Tortoise, Beacons of Ancestorship
Featured Album
Post "post-rock," Tortoise still sound thrillingly hungry and adventurous
In the early '90s, the idea of "post-rock" was a shocking novelty, and Tortoise were the newest of the new: a live band that played precisely composed instrumental music built around percussion and bass (but not dance music, exactly), working from the tradition of electronic music rather than rock 'n' roll, and paying very close attention to tone and rhythm. That's not such a new idea anymore, but the joy of their first album of original material in five years is that they're still pushing forward, assimilating and recasting ideas from artists who've followed them, from Four Tet to TV on the Radio. Beacons of Ancestorship is hungry and adventurous, augmenting the frictionless timbre-juggling they pioneered a decade and a half ago with messy, growling low end.

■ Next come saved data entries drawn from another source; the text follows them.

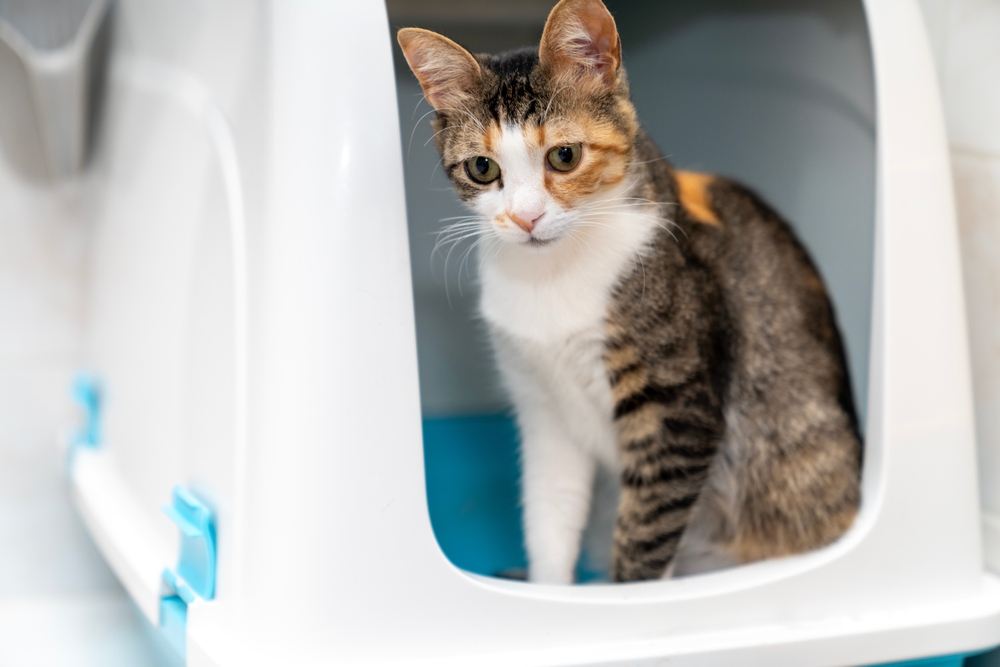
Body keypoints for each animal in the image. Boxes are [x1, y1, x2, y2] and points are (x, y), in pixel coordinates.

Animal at [396, 0, 860, 584]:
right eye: (483, 168)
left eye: (564, 156)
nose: (525, 219)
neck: (550, 275)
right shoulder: (543, 410)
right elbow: (550, 511)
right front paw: (549, 590)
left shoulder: (677, 409)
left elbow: (645, 533)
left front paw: (628, 600)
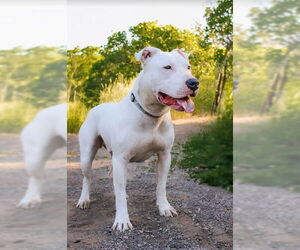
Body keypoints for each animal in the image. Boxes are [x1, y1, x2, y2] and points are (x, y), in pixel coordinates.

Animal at [77, 47, 199, 230]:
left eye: (188, 67)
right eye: (167, 67)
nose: (194, 82)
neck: (151, 115)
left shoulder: (164, 155)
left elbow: (161, 185)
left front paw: (164, 207)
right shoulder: (121, 159)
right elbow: (120, 190)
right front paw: (122, 220)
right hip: (87, 155)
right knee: (87, 178)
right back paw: (84, 199)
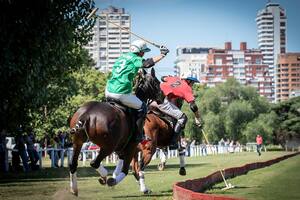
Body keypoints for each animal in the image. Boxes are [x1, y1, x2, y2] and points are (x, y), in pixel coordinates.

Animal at [69, 67, 161, 195]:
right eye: (157, 83)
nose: (162, 97)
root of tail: (86, 114)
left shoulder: (121, 149)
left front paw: (144, 188)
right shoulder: (131, 147)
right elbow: (126, 170)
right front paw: (113, 181)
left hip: (78, 142)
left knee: (73, 164)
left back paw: (74, 189)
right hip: (108, 146)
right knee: (94, 162)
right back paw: (104, 176)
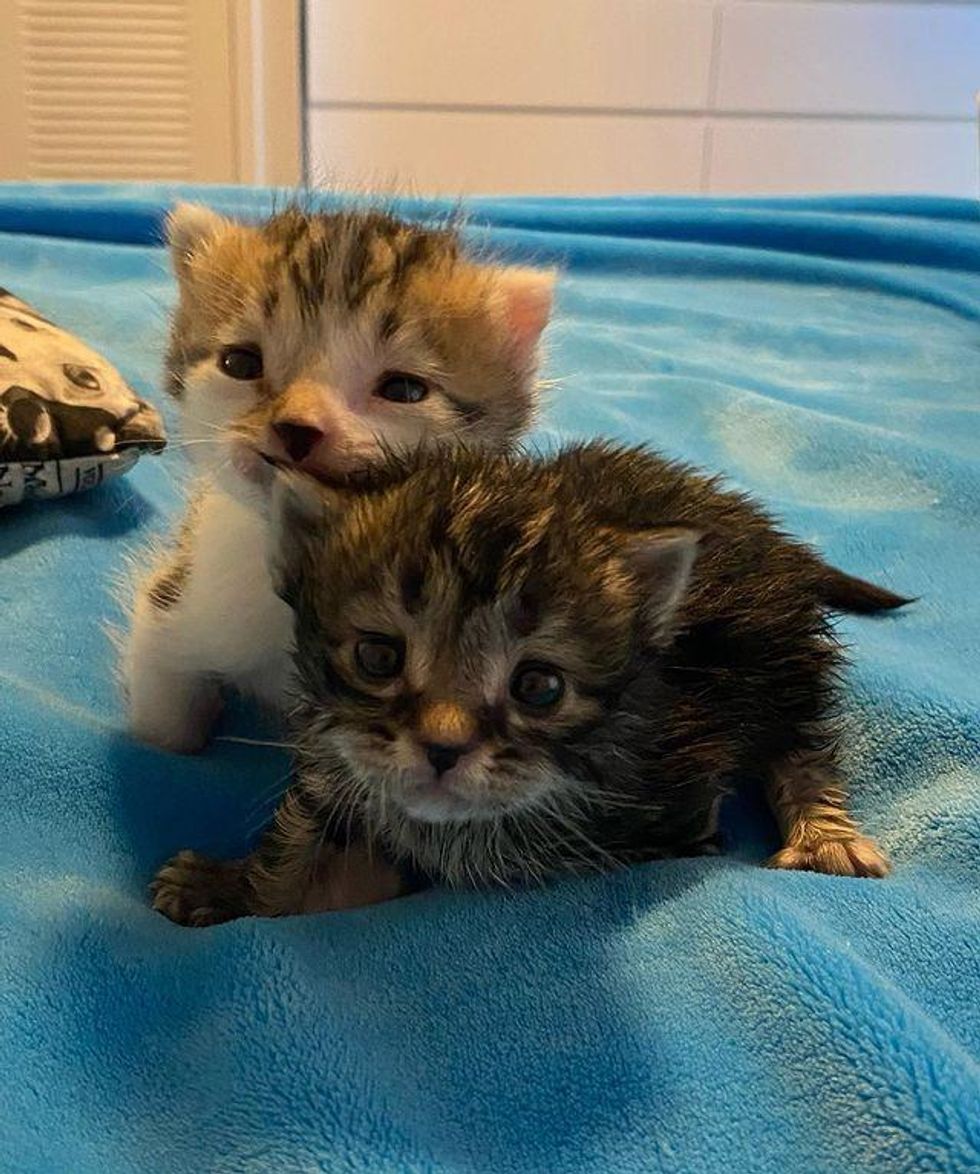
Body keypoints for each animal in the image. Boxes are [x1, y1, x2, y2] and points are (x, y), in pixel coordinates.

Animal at [121, 201, 551, 751]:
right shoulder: (180, 597)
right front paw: (168, 744)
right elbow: (164, 712)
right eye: (240, 362)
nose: (297, 427)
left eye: (404, 389)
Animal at [149, 441, 906, 925]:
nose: (443, 748)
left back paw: (825, 835)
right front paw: (234, 889)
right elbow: (308, 834)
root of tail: (773, 539)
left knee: (799, 737)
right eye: (377, 658)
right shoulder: (335, 752)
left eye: (538, 687)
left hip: (774, 651)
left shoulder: (677, 808)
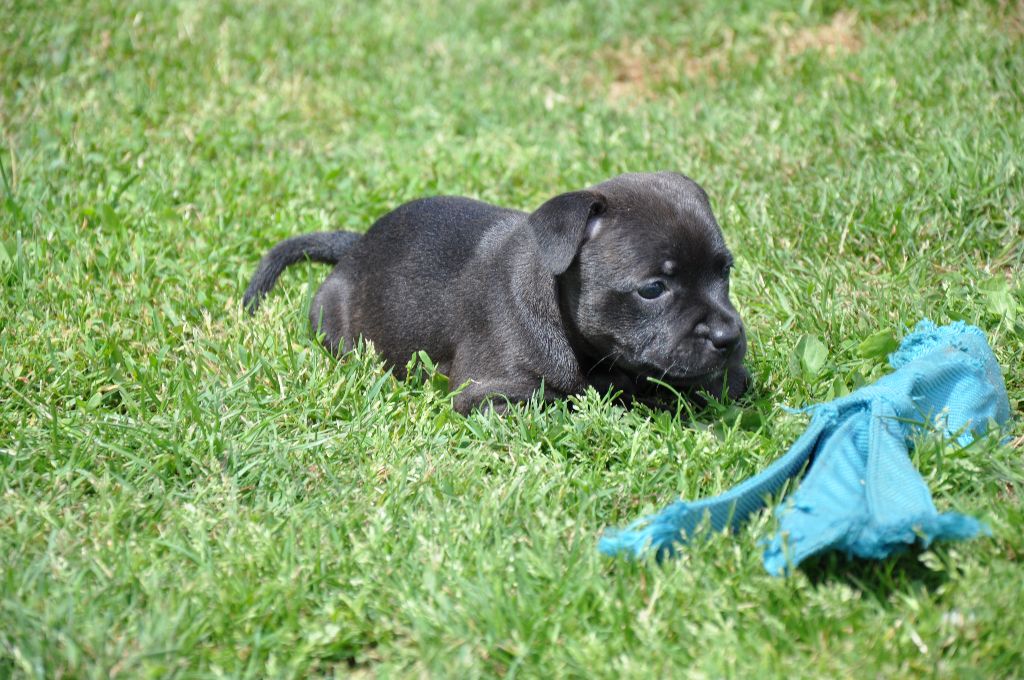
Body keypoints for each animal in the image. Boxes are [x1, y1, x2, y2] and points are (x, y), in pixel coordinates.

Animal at [244, 172, 749, 414]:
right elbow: (574, 399)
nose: (728, 338)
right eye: (653, 289)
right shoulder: (492, 394)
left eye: (725, 271)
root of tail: (355, 247)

In 2006, as Tortoise were beginning to write material for this album, they performed their 1996 album Millions Now Living Will Never Die in concert, and some of that epochal record's vibe filtered down to the new material — "The Fall of Seven Diamonds Plus One," for instance, is a sinuous spaghetti-western piece, and "Gigantes" starts out as an elaboration on a resonant hammered-string tone, then bubbles out into clattering cross-rhythms and electronic rips and rumbles that arc back and forth across the stereo field. Beacons' highlights, though, are some of the loudest and heaviest grooves Tortoise has ever played: "Northern Something" is a snarling little synth line, attacked with two drum kits until it snaps to attention, and "Yinxianghechengqi" is a misshapen bass riff examined from every possible angle, run through some cracklingly nasty distortion, and sped up until it shakes to pieces.